10:00 AM: Distributed Hyperparameter Tuning, Richard Liaw (Anyscale)
10:15 AM: Geometry-Aware Gradient Algorithms for Neural Architecture Search, Liam Li (Determined AI)
10:30 AM: Trading off Model Size and Accuracy for BERT with Ray and SigOpt, Meghana Ravikumar (SigOpt)
10:45 AM: Panel discussion moderated by Dean Wampler with audience Q&A
Distributed Hyperparameter Tuning, Richard Liaw
Modern deep learning model performance is very dependent on the choice of model hyperparameters, and the tuning process is a major bottleneck in the machine learning pipeline. In this talk, we will first motivate the need for advancements in hyperparameter tuning methods. The talk will then overview standard methods for hyperparameter tuning: grid search, random search, and bayesian optimization. Then, we will motivate and discuss cutting edge methods for hyperparameter tuning: multi-fidelity bayesian optimization, successive halving algorithms (HyperBand), and population-based training. The talk will then present an overview of Tune (http://tune.io/), a scalable hyperparameter tuning system from the UC Berkeley RISELab, and demonstrate about how users can leverage cutting edge hyperparameter tuning methods implemented in Tune to quickly improve the performance of standard deep learning models.
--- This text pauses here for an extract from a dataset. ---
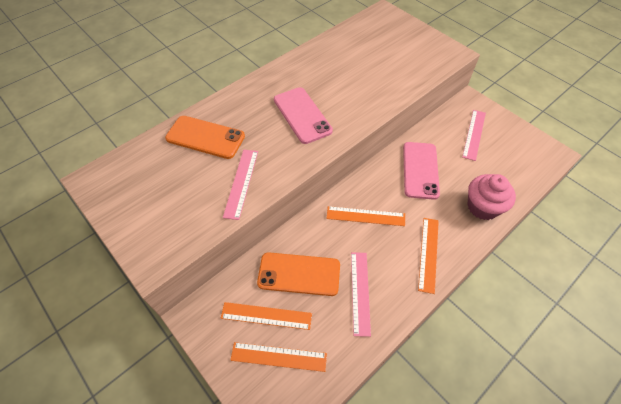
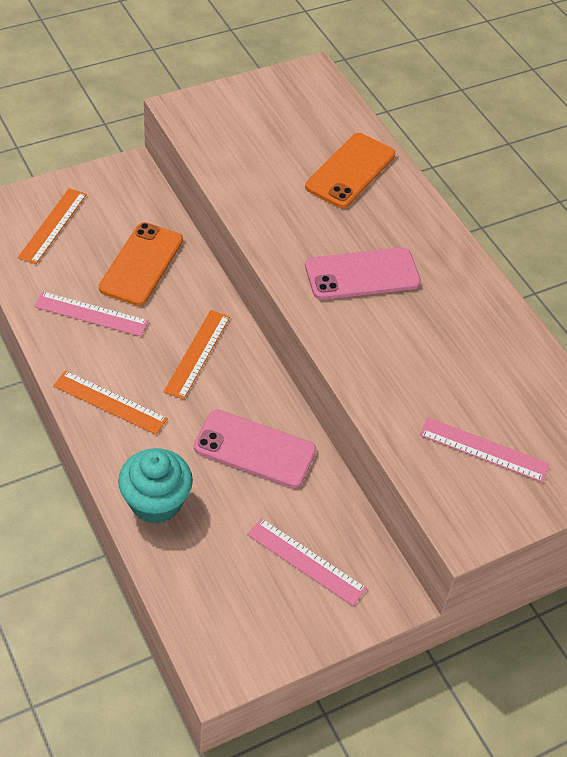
camera: 100 degrees right, 5 degrees down
(241, 183) = (260, 190): pink ruler -> pink ruler (484, 449)
(266, 316) = (103, 225): orange ruler -> none
(482, 207) = (156, 502): pink cupcake -> turquoise cupcake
Geometry-Aware Gradient Algorithms for Neural Architecture Search, Liam Li
Deep learning offers the promise of bypassing the process of manual feature engineering by learning representations in conjunction with statistical models in an end-to-end fashion. However, neural network architectures themselves are typically designed by experts in a painstaking, ad-hoc fashion. Neural architecture search (NAS) presents a promising path for alleviating this pain by automatically identifying architectures that are superior to hand-designed ones. In this talk we will present our recent GAEA framework, which provides principled and computationally efficient algorithms for NAS that yield SOTA performance on a wide range of leading NAS benchmarks in computer vision. We will also briefly discuss practical infrastructural hurdles associated with large-scale NAS workflows, and how we tackle these hurdles with Determined AI’s open-source training platform.
Trading off Model Size and Accuracy for BERT with Ray and SigOpt, Meghana Ravikumar
With the publication of BERT, transfer learning was suddenly accessible for NLP, unlocking a plethora of model zoos and boosting performances for domain specific problems. Although BERT has accelerated many modeling efforts, its size is limiting for federated learning, edge computing, and for some production systems. In this talk, we will explore how to reduce the size of BERT while retaining its capacity in the context of Question Answering tasks.
Our approach encompasses fine-tuning, distillation, and hyperparameter optimization at scale. First, we fine-tune BERT on SQUAD 2.0 (our teacher model) and use distillation to compress fine-tuned BERT to a smaller model (our student model). Then, combining SigOpt and Ray, we use multimetric hyperparameter optimization at scale to find the optimal architecture for the student model. Finally, we explore the trade-offs of our hyperparameter decisions to draw insights for our student model’s architecture.